● **Directive a**: In the dataset entries, copy the lines exactly, starting at the line containing "Registro de Dominios" and ending at the last line of the entries, with both ends included. Leave the pictures out of your copy.

● **Selected extract**:
Files
impala/docs/topics/impala_functions.xml
Jim Apple 3be0f122a5 IMPALA-3398: Add docs to main Impala branch.
These are refugees from doc_prototype. They can be rendered with the
DITA Open Toolkit version 2.3.3 by:

/tmp/dita-ot-2.3.3/bin/dita \
  -i impala.ditamap \
  -f html5 \
  -o $(mktemp -d) \
  -filter impala_html.ditaval

Change-Id: I8861e99adc446f659a04463ca78c79200669484f
Reviewed-on: http://gerrit.cloudera.org:8080/5014
Reviewed-by: John Russell <jrussell@cloudera.com>
Tested-by: John Russell <jrussell@cloudera.com>
2016-11-17 22:38:44 +00:00

163 lines
5.2 KiB
XML

<?xml version="1.0" encoding="UTF-8"?>
<!DOCTYPE concept PUBLIC "-//OASIS//DTD DITA Concept//EN" "concept.dtd">
<concept id="builtins">
<title id="title_functions">Impala Built-In Functions</title>
<titlealts audience="PDF"><navtitle>Built-In Functions</navtitle></titlealts>
<prolog>
<metadata>
<data name="Category" value="Impala"/>
<data name="Category" value="Impala Functions"/>
<data name="Category" value="SQL"/>
<data name="Category" value="Querying"/>
<data name="Category" value="Data Analysts"/>
<data name="Category" value="Developers"/>
</metadata>
</prolog>
<conbody>
<!-- To do:
Opportunity to conref some material between here and the "Functions" topic under "Schema Objects".
-->
<p>
Impala supports several categories of built-in functions. These functions let you perform mathematical
calculations, string manipulation, date calculations, and other kinds of data transformations directly in
<codeph>SELECT</codeph> statements. The built-in functions let a SQL query return results with all
formatting, calculating, and type conversions applied, rather than performing time-consuming postprocessing
in another application. By applying function calls where practical, you can make a SQL query that is as
convenient as an expression in a procedural programming language or a formula in a spreadsheet.

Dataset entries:
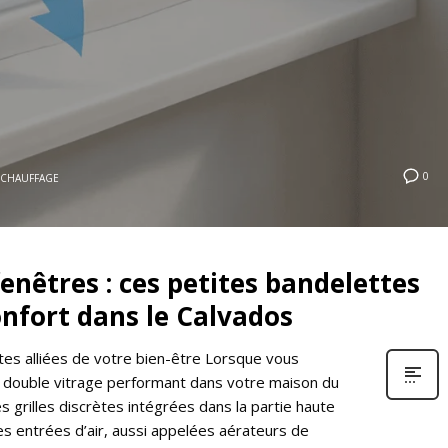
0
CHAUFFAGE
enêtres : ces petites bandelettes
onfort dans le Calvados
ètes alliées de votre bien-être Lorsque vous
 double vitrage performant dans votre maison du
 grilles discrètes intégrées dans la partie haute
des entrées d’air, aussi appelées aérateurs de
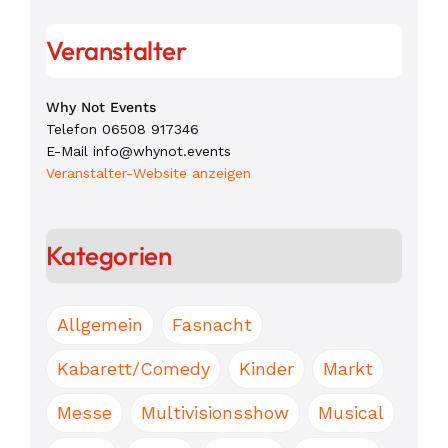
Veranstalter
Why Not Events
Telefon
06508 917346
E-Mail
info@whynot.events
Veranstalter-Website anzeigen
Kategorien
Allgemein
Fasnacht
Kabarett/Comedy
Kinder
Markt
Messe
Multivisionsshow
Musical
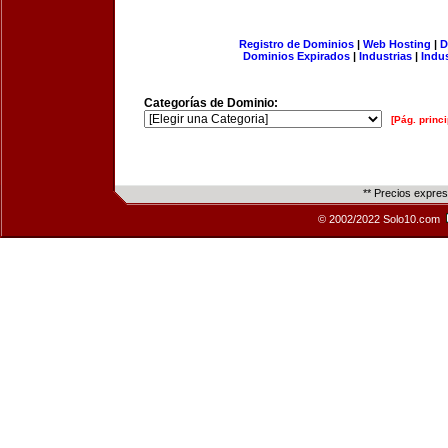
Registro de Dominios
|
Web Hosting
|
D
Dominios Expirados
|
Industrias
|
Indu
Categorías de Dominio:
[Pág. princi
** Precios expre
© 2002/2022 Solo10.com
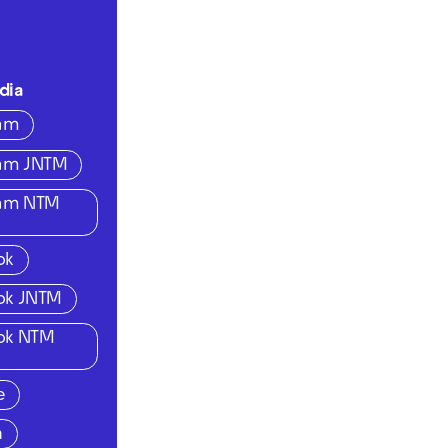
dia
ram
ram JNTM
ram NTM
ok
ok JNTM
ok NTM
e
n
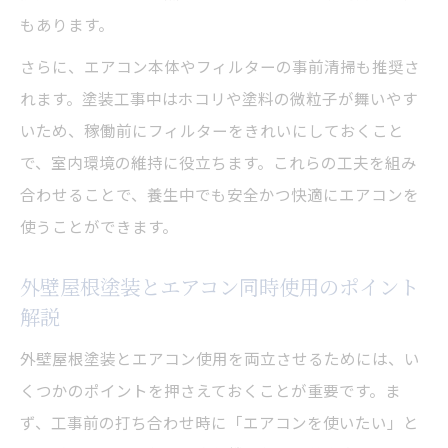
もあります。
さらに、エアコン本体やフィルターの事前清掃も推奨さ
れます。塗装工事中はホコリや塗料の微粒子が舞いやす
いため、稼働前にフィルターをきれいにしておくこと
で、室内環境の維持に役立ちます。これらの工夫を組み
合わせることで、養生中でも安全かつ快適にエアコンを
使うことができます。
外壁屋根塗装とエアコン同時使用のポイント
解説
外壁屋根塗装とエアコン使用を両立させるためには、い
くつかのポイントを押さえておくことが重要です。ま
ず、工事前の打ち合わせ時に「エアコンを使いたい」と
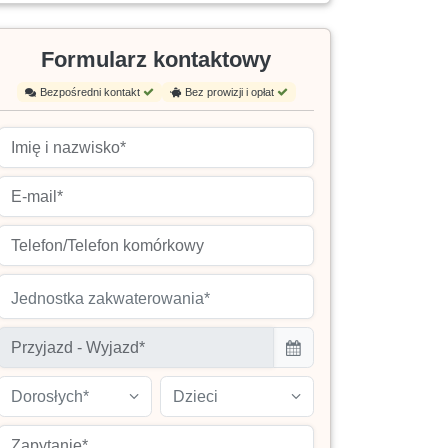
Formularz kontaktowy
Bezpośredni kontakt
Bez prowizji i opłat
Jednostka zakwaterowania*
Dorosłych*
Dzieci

● **Directive b**: According to the Impala built-in functions page, which version of the DITA Open Toolkit can render these docs?

● **Answer box a**:
Registro de Dominios
|
Web Hosting
|
D
Dominios Expirados
|
Industrias
|
Indu
Categorías de Dominio:
[Pág. princi
** Precios expre
© 2002/2022 Solo10.com
dia
ram
ram JNTM
ram NTM
ok
ok JNTM
ok NTM
e
n
もあります。
さらに、エアコン本体やフィルターの事前清掃も推奨さ
れます。塗装工事中はホコリや塗料の微粒子が舞いやす
いため、稼働前にフィルターをきれいにしておくこと
で、室内環境の維持に役立ちます。これらの工夫を組み
合わせることで、養生中でも安全かつ快適にエアコンを
使うことができます。
外壁屋根塗装とエアコン同時使用のポイント
解説
外壁屋根塗装とエアコン使用を両立させるためには、い
くつかのポイントを押さえておくことが重要です。ま
ず、工事前の打ち合わせ時に「エアコンを使いたい」と
Formularz kontaktowy
Bezpośredni kontakt
Bez prowizji i opłat
Jednostka zakwaterowania*
Dorosłych*
Dzieci

● **Answer box b**: Version 2.3.3.